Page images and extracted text

* * *

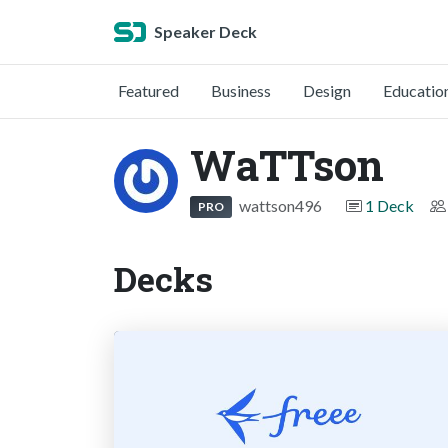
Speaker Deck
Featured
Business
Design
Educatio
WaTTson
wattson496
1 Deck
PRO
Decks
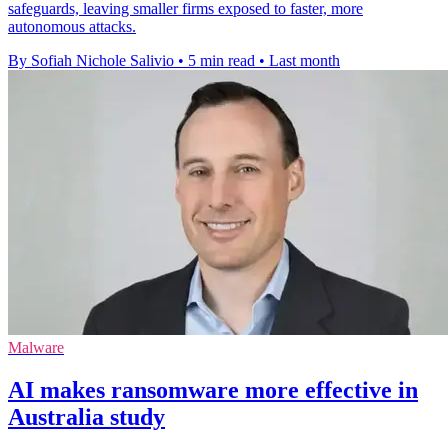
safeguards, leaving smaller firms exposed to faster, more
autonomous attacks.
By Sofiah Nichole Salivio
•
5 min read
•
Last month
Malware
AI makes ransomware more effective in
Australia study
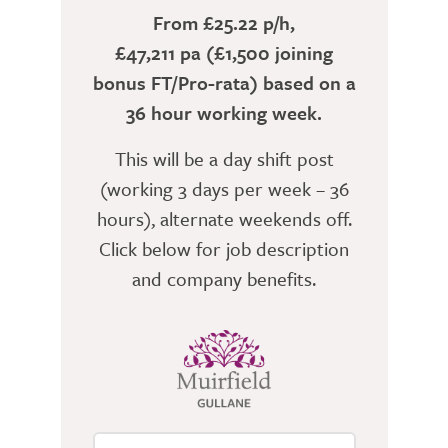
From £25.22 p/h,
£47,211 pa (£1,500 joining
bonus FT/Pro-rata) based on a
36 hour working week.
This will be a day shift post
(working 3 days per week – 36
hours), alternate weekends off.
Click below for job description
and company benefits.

* * *

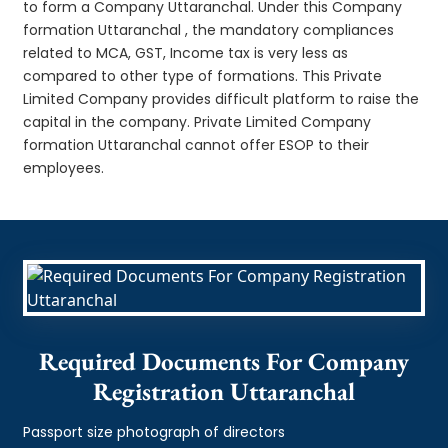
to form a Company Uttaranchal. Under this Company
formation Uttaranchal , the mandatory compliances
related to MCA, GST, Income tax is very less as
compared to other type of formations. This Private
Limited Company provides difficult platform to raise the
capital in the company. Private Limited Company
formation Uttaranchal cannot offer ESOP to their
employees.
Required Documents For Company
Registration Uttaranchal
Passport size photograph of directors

* * *

### [JOB]
Scan the data above for the string "more" and copy each line where it appears.

### [TASK ANSWER]
safeguards, leaving smaller firms exposed to faster, more
AI makes ransomware more effective in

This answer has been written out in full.